COLUMBUS — Buried deep within the 2,700-plus pages of House Bill 64, Ohio’s “main operating budget” introduced Feb. 11, is wording that some landowners feel could significantly impact existing gas and oil leases.
Currently, Ohio Revised Code 1509.28 permits the Ohio Department of Natural Resources to grant unitization by owners of drilling rights on land overlying a defined pull of oil and gas — essentially granting authority to force unleased landowners to participate in a unit with majority working interest owners.
Youngstown attorney Alan D. Wenger, of the law firm of Harrington, Hoppe and Mitchell, said the existing unitization law is ambiguous, with regard to property owners who have existing leases.
The newly proposed language in H.B. 64, he said, attempts to clear that up, but not necessarily in an equitable manner.
“The new provision says that if an applicant for unitization has not reached a voluntary agreement with a mineral rights owner as to the proposed unit, the rights owner — apparently under lease or not — ‘shall be considered an unleased mineral rights owner’,” Wenger wrote in a March 8 blog post.
Wenger told Farm and Dairy that recent cases involving landowners he has represented in court have increased his concern.
“What I don’t want to see is leases ultimately being amended and the (property owner) not being able to do anything about it,” Wenger said.
During a court case the law firm had late last year with Gulfport, the director of the Ohio Department of Natural Resources put in an order that reflected each unit be treated as unleased — and said nothing about the leased landowners. “We are appealing that.”
Ohio’s unitization statute went into effect in 1965. Similar to forced pooling, where a single well is being drilled, unitization instead involves a large pool of oil and gas, oftentimes over several hundred acres.
“Unitization is an old law, but it was only used two times between 1965 and 2011,” Wenger said. “When unitization came about, there were fewer deep wells and most were on around 40 acres. Now it is not uncommon to have 1,200 acres.”
Wenger said the current unitization statute does not address situations in which an existing lease restricts a drilling unit size, in conflict with the unitization being applied for.
Wenger said there are a number of rules with forced pooling, which is addressed in ORC 1509.27 — “it gives the recalcitrant owner a 12.5 percent royalty, they get a working interest after (the oil and gas company’s) full investment, and there is language stating the surface cannot be touched.”
“But unitization always has been a question mark. Up until now, the company had to come to the lessor, hat in hand, and re-negotiate.”
If H.B. 64 is passed as is, Wenger said, all non-conforming leases would be treated like a whole new lease, which creates “a question of the legality of ignoring a valid lease,” he said.
Wenger said unitization is a “good, prudent concept,” but landowners’ rights must not be overlooked.

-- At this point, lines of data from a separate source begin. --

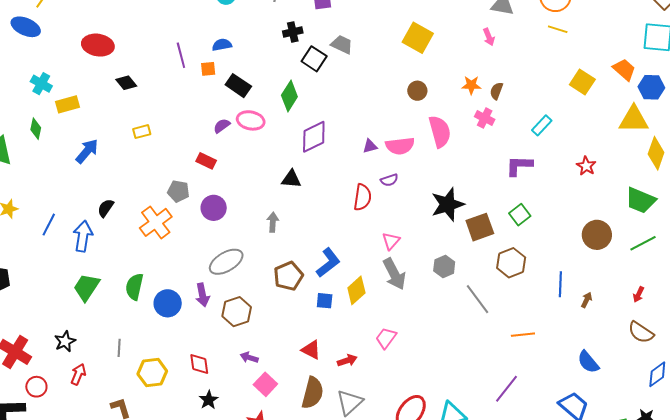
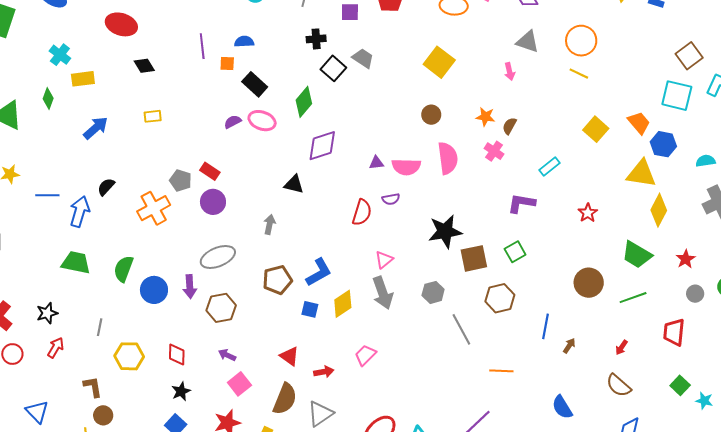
red rectangle: (206, 161) -> (210, 171), moved
blue line: (49, 225) -> (47, 195), turned 55
green trapezoid: (86, 287) -> (76, 263), turned 60

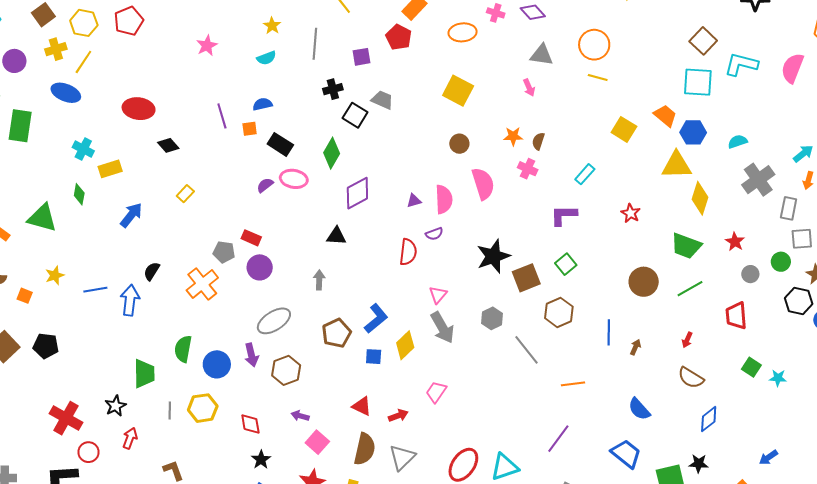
yellow rectangle: (153, 116) -> (185, 194), turned -30
pink semicircle: (406, 167) -> (444, 199), turned -84
green trapezoid: (76, 263) -> (144, 374), moved, turned 88
yellow hexagon: (129, 356) -> (203, 408), moved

“I represent a number of landowners and most don’t have a problem with (unitization),” he said. “But they want at least the same royalty as others are getting. That lease was negotiated in good faith and should not be arbitrarily changed by the ODNR.
“Property owners with existing leases should be given due process and, for example, get the same benefits new leases are getting in terms of royalty levels and up front bonuses.”
Other components of the state’s unitization statute are being addressed in H.B. 8, which was passed by the House and is now headed to a Senate vote.
H.B. 8 establishes a timetable by which the ODNR must make a decision on unitization applications. A hearing must be held within 45 days of an application, and a decision rendered within 30 days after the hearing.
The bill also gives the ODNR authority to grant unit rights on Ohio Department of Transportation-owned properties.